## Dataset records
Content starts

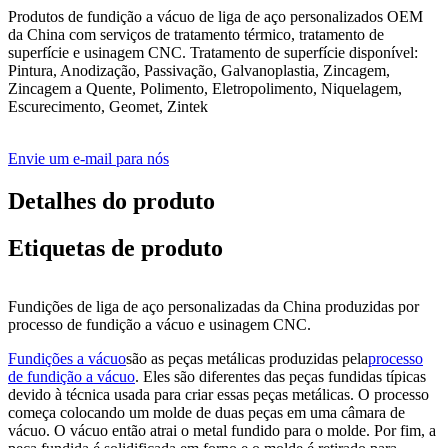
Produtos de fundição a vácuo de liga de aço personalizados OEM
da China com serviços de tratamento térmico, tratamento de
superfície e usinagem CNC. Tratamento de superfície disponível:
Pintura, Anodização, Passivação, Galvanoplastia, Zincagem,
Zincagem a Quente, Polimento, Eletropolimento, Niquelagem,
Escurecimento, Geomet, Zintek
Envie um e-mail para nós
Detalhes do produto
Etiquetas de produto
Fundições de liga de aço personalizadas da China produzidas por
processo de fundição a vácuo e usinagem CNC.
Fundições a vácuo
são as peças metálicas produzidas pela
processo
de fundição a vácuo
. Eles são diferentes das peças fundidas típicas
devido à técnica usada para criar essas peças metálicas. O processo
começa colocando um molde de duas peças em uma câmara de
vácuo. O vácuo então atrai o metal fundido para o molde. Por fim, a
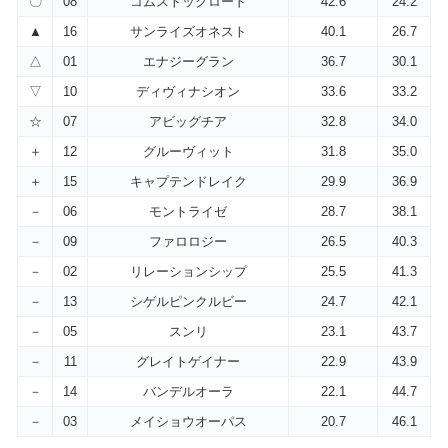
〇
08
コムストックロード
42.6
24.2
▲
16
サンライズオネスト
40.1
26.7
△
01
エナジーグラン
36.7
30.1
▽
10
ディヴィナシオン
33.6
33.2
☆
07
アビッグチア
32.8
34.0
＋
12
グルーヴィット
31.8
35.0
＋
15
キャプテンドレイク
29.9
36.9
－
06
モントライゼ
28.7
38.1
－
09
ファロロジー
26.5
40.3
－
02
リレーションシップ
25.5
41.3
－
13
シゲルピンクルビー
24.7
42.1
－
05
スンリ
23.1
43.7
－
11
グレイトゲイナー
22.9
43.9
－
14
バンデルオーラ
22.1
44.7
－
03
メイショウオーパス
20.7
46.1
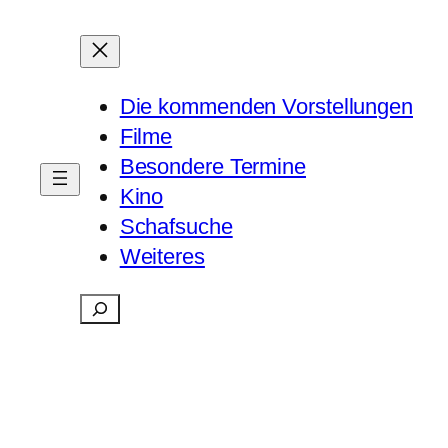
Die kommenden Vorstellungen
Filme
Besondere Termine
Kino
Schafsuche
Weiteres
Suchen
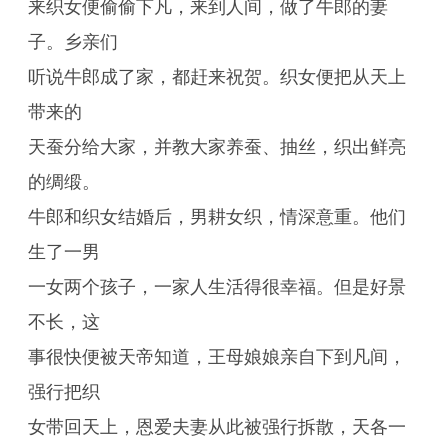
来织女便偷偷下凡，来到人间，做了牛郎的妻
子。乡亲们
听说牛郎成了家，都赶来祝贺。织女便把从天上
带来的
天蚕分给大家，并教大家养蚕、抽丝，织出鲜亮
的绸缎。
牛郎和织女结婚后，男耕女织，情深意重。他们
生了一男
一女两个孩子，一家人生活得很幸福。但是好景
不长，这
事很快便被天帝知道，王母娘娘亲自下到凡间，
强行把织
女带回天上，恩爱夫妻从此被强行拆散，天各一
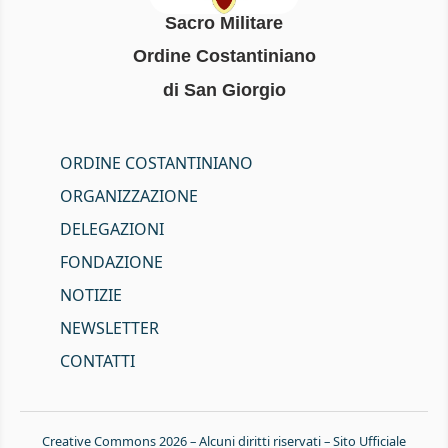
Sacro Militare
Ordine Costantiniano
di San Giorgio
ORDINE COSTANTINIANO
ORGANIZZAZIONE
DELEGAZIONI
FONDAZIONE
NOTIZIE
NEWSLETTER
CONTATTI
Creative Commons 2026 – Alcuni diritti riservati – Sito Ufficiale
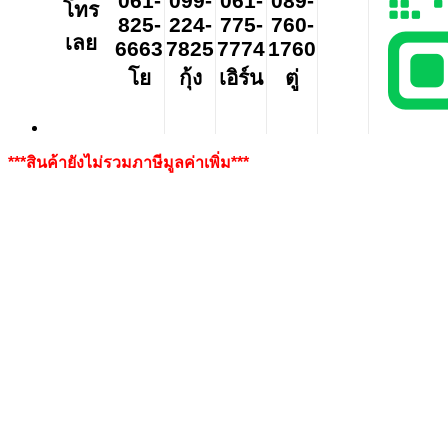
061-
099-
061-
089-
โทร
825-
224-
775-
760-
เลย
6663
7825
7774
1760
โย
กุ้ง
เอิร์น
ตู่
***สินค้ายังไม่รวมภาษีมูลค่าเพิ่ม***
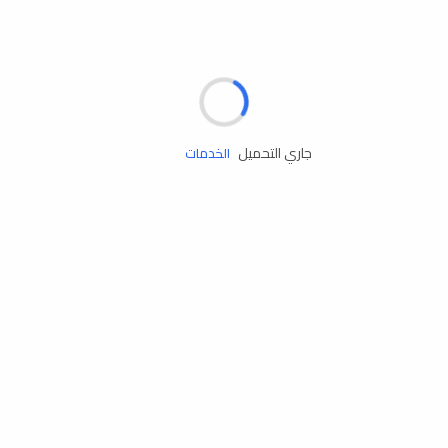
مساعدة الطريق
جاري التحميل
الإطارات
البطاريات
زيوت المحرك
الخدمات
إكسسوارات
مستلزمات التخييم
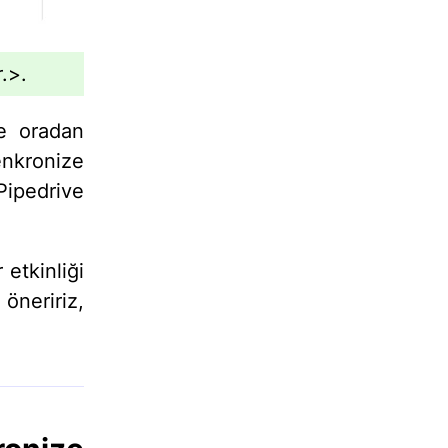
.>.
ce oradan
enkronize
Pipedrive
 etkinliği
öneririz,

Content ends

## Try it
Go line by line through the data and copy any that contain "para".

## Answer for the task
Envie um e-mail para nós
devido à técnica usada para criar essas peças metálicas. O processo
vácuo. O vácuo então atrai o metal fundido para o molde. Por fim, a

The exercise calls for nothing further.